Fra Angelico, Mocking Of Christ, Convento de San Marco, Florence, Italy (1440 - 1441)

Michelangelo adopted this method of 'site specific' art when painting the Sistine Chapel and Laurentian Library. Rosenthal suggests the connection between early art and its enveloping space has often been ignored. That these examples that have paved the way for modern and contemporary artists who make the surrounding space integral to their art. Thus broadening our horizons as to what constitutes art.

Michelangelo, The Sistine Chapel ceiling, Vatican City, Rome (1508 - 1512)


The many facets of installation art have made it difficult to define and to understand. For this reason it has struggled in gaining recognition. Rosenthal makes the point that its necessary interaction and subsequent intimate relationship with the viewer breaks through traditional (and literal) boundaries that typically separated the two.

 In comparison to art (in the traditional sense) and sculpture, installation does not sit on a throne to be revered by its audience. It does not require merit for its artistic value as an object but instead for its ability to engage the senses in an altogether deeper experience.  Accomplished in a multitude of scenarios, installation art can more easily be defined by a space with usually more than one object, or no objects at all but ultimately where the overall space is central to the art or greater than its components.   
                                                                                                                                              
Many artists have long since positioned themselves on the cusp of art in its historical context. Citing a need for something that incorporates 'the experience of life'. Robert Rauschenburg once said he operated, ''in the gap between art and life''. Installation is suggested therefore as an investigation of life and is such about a temporary time and space. It is the artists intention that installation and viewer both in their state of transience, come together in the present moment and experience an intertwining.
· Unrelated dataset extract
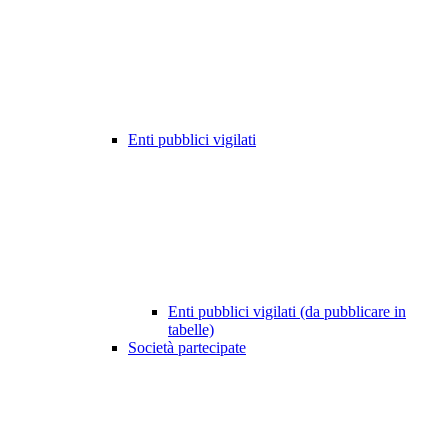
Enti pubblici vigilati
Enti pubblici vigilati (da pubblicare in
tabelle)
Società partecipate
While Installation art is diverse Rosenthal proposes a grouping can be made under two headings - ''filled-space installation'' and ''site-specific installation''. The first is defined by the possibility of recreating it with ease at another site due to the fundamental relationship being with its other parts rather than the space it inhabits. The latter bears a correlation both to its parts and to its location. Moving it would disrupt its whole meaning.